High quality growth can only be achieved in a well-functioning market. Yet, China’s market economic system is far from perfect and the reforms need to be substantially deepened. For instance, a priority is to get rid of the practical barriers for private investment entering into the monopolistic sectors, mainly in services. Now is an opportune time to push further with much needed market-oriented reforms sufficient to ensure China’s high growth in the future. A significant reform that will have a long-run effect on China’s economic growth is the reform package on rural economy released last month at the 3th plenary of 17th Central Committee of CPC. It will facilitate China’s urbanisation and the transformation of China’s traditional agriculture into commercised modern agriculture.
Because of the financial crisis, China’s economic growth will indeed slow down but it will continue to be high enough not to cause significant problems in China. China will likely be an exception during world recession, maintaining high growth, as it did after East Asian Financial crisis in 1997. The difference between the 1997 East Asian crisis and now is that China needs to stimulate growth more through reforms, not just rely on government expenditure.
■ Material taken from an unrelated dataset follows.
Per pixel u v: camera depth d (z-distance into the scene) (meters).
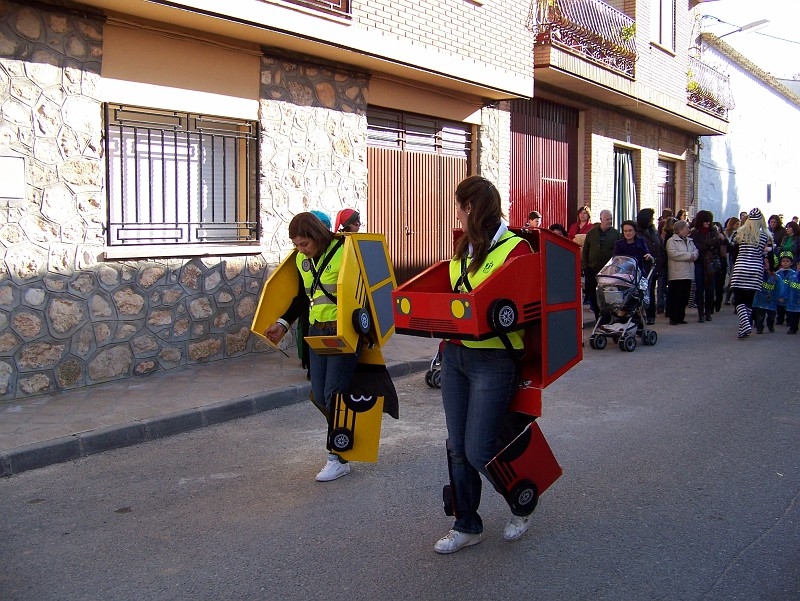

If the private investors are able to freely access the investment in freeways, high speed railways and infrastructure, then it will be a strong driving force for growth. But this can only be achieved through deepening reform.
In the wake of financial crisis, the case for government intervention has again become pervasive worldwide. The lesson from the financial crisis is not the failure of the market as some people suggest, but the failure of government regulation. The crisis is a punishment of market for bad regulation. The solution is to further strengthen market mechanisms, rather than to be suspicious of the market and to embrace the Keynesim and government intervention. It is critically important that all countries should have firm belief in the market economy as it heads towards exit from the crisis.